▸ **REQUIRED ACTION**:
Provide only the number of lines in the data below that contain the string "database".

▸ **PROVIDED RECORDS**:
————————

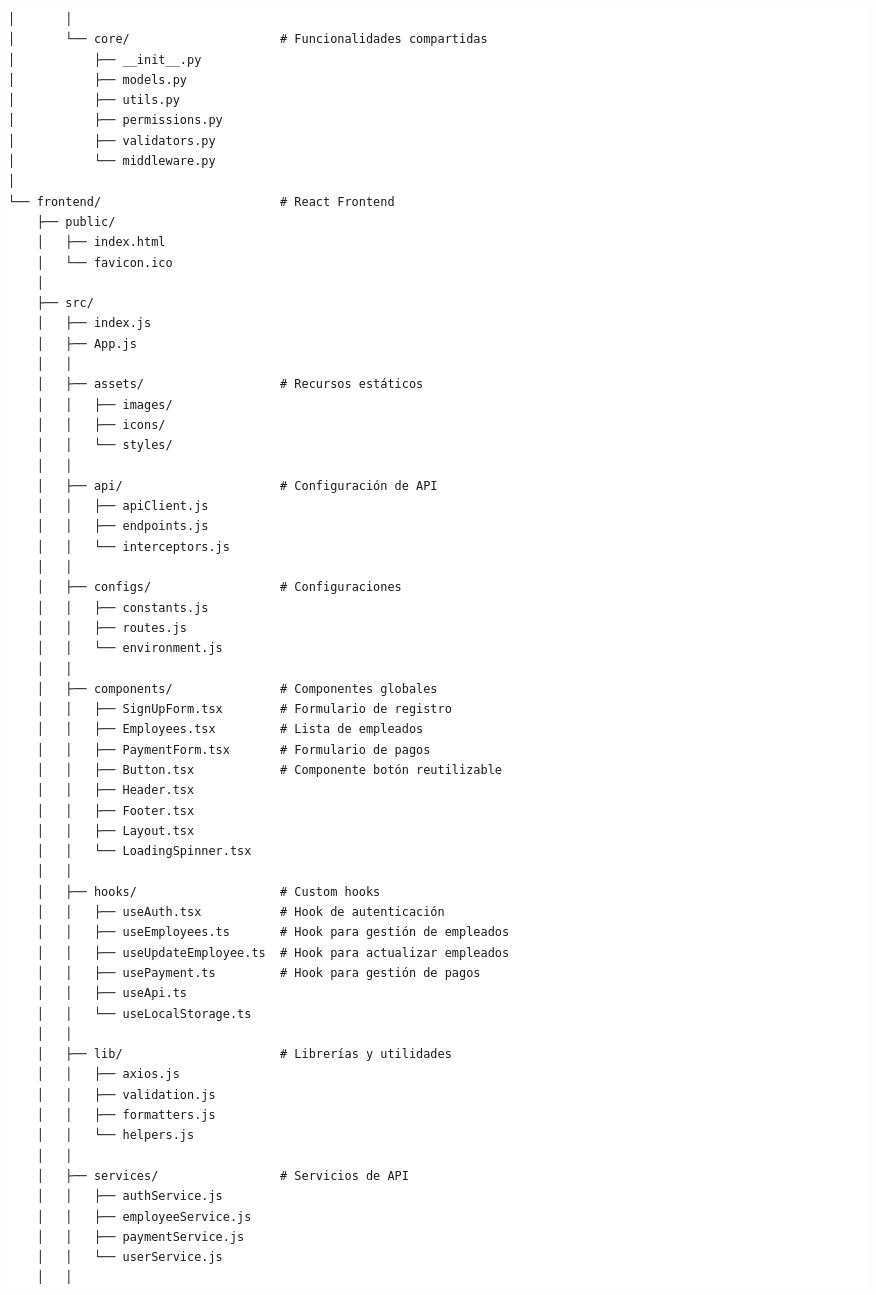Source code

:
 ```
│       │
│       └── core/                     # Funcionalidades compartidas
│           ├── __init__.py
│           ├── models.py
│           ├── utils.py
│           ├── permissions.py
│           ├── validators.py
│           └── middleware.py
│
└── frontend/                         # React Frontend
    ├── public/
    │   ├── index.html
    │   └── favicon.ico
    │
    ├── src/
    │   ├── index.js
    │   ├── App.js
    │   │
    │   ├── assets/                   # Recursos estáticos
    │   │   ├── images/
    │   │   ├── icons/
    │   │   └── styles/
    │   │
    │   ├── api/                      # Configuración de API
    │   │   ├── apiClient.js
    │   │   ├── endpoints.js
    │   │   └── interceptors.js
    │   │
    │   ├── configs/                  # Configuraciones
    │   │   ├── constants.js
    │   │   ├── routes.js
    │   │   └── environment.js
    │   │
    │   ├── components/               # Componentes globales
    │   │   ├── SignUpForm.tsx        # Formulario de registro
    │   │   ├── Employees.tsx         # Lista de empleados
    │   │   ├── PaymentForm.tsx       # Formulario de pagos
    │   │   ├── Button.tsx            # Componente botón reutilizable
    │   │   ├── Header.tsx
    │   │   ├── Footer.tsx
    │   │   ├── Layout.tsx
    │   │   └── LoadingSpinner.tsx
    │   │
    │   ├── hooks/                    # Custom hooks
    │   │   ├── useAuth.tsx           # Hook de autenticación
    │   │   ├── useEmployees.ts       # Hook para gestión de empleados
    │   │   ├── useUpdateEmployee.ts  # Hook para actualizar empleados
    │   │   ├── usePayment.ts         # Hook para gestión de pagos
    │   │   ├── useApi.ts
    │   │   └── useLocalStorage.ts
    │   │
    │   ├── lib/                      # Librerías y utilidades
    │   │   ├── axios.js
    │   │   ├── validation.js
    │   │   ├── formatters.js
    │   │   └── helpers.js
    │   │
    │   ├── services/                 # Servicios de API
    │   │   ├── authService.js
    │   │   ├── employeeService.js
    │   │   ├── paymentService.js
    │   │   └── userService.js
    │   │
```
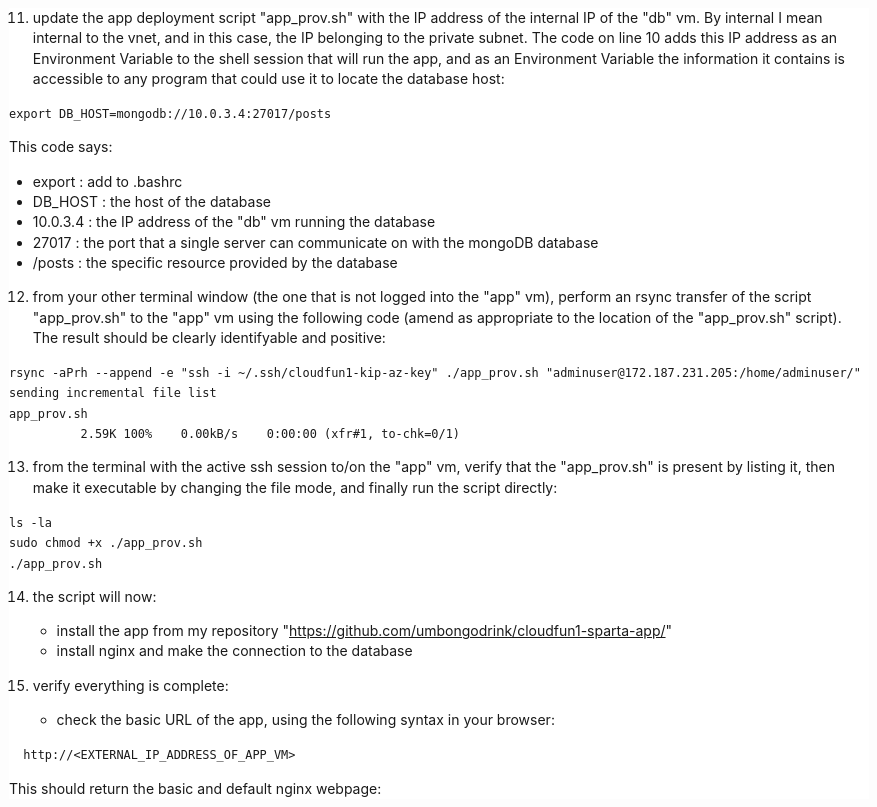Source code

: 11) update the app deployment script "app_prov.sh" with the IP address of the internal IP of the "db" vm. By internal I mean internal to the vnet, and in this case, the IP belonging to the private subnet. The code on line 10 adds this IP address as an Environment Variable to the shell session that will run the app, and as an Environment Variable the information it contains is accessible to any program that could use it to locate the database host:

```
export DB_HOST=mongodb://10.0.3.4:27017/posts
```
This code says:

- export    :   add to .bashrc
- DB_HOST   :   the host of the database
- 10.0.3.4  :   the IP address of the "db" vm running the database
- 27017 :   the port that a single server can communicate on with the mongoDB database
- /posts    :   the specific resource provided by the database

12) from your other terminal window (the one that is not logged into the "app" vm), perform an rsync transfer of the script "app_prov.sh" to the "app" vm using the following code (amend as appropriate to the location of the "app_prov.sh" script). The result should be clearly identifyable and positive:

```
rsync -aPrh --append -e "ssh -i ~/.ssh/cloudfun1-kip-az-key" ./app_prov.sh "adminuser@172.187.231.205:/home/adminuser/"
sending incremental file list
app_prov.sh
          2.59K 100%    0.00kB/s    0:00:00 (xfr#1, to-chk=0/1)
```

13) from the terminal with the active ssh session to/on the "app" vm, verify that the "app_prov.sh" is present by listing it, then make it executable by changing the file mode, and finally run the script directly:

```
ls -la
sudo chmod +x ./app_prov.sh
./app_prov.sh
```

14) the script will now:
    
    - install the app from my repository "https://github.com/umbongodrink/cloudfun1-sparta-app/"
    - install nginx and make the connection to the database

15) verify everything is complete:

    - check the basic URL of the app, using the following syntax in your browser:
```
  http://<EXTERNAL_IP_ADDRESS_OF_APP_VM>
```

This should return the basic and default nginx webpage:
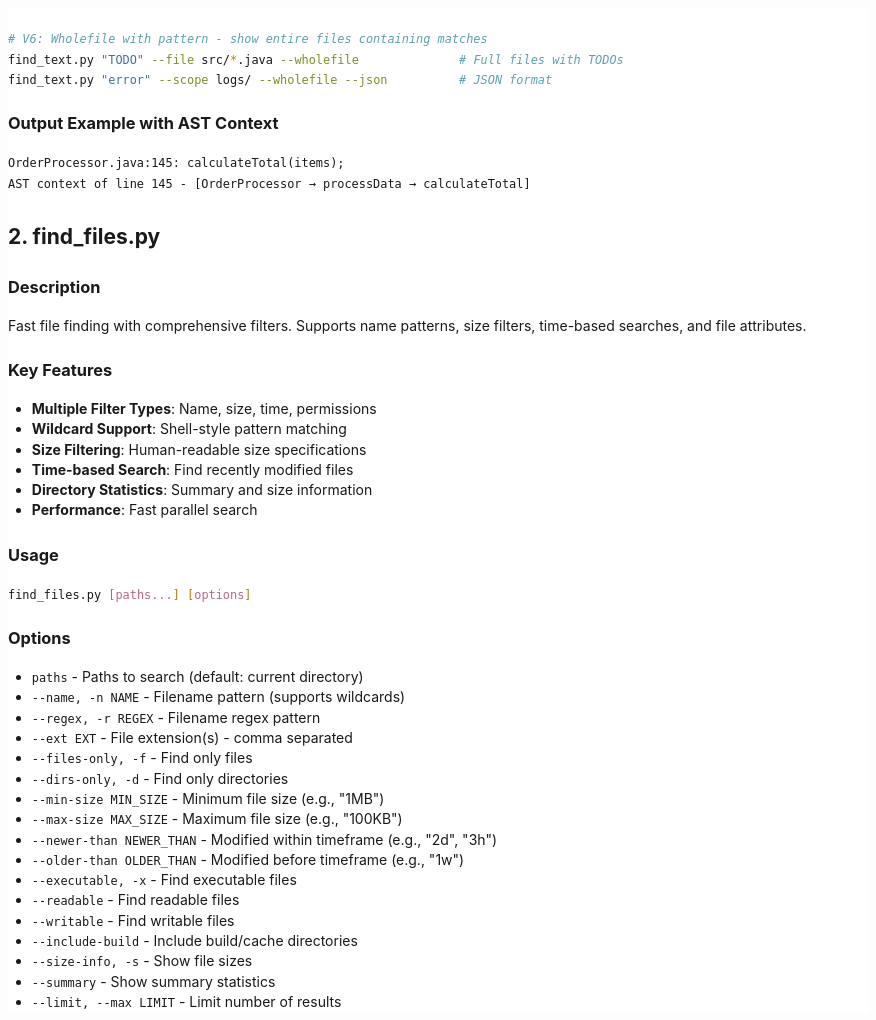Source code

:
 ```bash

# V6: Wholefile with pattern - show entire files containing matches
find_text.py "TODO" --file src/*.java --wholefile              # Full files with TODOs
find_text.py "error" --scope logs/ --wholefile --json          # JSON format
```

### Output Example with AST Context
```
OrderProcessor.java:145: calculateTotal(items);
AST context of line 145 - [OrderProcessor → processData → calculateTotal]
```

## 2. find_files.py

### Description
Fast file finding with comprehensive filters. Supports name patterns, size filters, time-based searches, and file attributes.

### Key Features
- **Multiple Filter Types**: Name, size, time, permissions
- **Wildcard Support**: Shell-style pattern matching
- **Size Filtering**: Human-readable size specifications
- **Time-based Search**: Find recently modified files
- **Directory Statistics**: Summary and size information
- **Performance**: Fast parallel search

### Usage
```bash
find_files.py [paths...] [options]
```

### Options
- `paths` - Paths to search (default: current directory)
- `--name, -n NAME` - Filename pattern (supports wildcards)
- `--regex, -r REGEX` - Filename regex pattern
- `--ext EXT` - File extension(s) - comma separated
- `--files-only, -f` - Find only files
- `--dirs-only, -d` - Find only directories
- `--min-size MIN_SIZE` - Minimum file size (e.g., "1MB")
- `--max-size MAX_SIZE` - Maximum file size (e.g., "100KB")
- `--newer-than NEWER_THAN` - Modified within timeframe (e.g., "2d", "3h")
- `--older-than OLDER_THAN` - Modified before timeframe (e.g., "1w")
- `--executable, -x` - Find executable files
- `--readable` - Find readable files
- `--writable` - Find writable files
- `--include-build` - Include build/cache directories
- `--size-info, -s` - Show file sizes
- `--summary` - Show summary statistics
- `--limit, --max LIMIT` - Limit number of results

————————

▸ **TASK ANSWER**:
6